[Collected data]
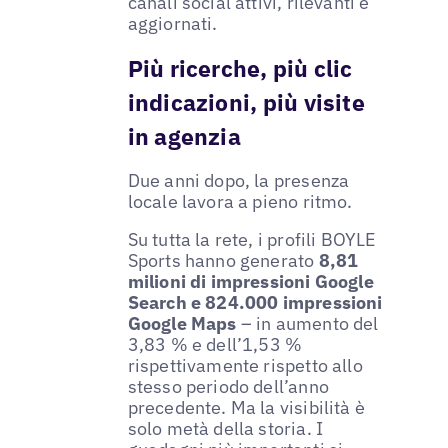
canali social attivi, rilevanti e
aggiornati.
Più ricerche, più clic
indicazioni, più visite
in agenzia
Due anni dopo, la presenza
locale lavora a pieno ritmo.
Su tutta la rete, i profili BOYLE
Sports hanno generato
8,81
milioni di impressioni Google
Search e 824.000 impressioni
Google Maps
– in aumento del
3,83 % e dell’1,53 %
rispettivamente rispetto allo
stesso periodo dell’anno
precedente. Ma la visibilità è
solo metà della storia. I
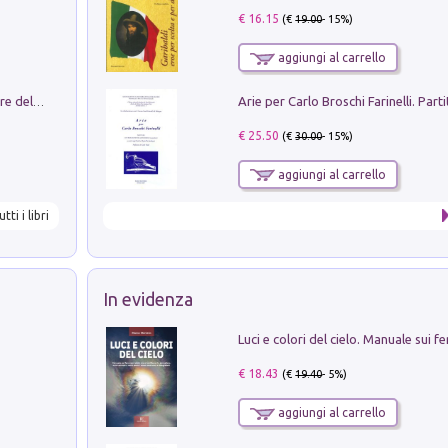
€ 16.15
(€
19.00
- 15%)
aggiungi al carrello
Klose dell'altro mondo. Miro il pescatore del goal
€ 25.50
(€
30.00
- 15%)
aggiungi al carrello
utti i libri
In evidenza
€ 18.43
(€
19.40
- 5%)
aggiungi al carrello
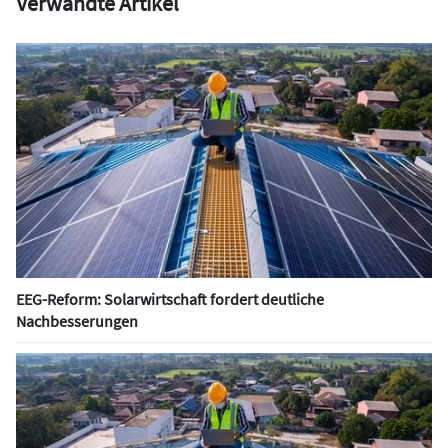
Verwandte Artikel
EEG-Reform: Solarwirtschaft fordert deutliche
Nachbesserungen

» ACTION ITEM: Copy the lines of the material from the one containing "Verwandte Artikel" through the end of the material, inclusive, with no changes.

» RESULT OF THIS TASK:
Verwandte Artikel
EEG-Reform: Solarwirtschaft fordert deutliche
Nachbesserungen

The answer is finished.